### Exercise description
Pick out every line of the records below that contains the string "direction" and copy each one. Count only matches with the same capitalization.

### Data extracts

________________

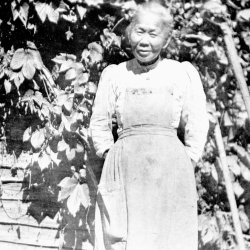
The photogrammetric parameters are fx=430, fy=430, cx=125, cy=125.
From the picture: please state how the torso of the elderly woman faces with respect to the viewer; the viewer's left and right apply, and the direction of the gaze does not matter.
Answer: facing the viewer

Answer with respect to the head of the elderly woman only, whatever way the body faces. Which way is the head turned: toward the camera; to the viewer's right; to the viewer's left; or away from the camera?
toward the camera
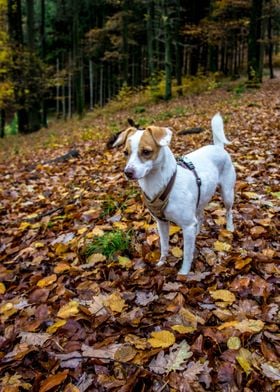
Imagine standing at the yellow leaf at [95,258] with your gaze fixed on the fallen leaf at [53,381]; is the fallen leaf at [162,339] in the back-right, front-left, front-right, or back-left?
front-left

________________

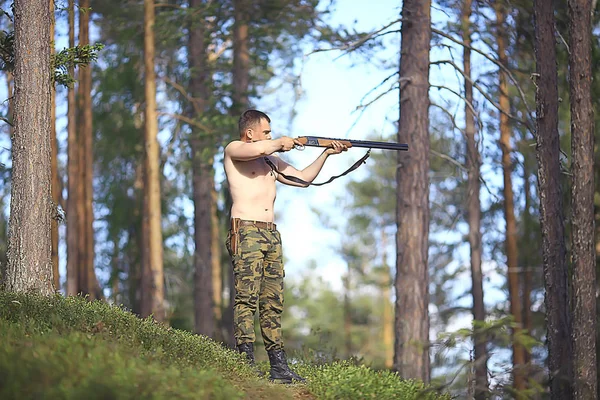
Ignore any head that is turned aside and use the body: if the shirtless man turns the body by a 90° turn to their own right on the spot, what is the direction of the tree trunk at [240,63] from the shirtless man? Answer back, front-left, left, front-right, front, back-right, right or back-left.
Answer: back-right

________________

### Result for this exercise
From the picture: please state how the torso of the elderly woman faces with respect to the viewer; the viewer's left and right apply, and the direction of the gaze does not matter.
Ignore any head that is turned aside and use the body: if the shirtless man turns the body by a 90° turn to their own right on the spot, what is the direction of the tree trunk at [240,63] from the shirtless man? Answer back, front-left, left, front-right, front, back-right, right or back-left.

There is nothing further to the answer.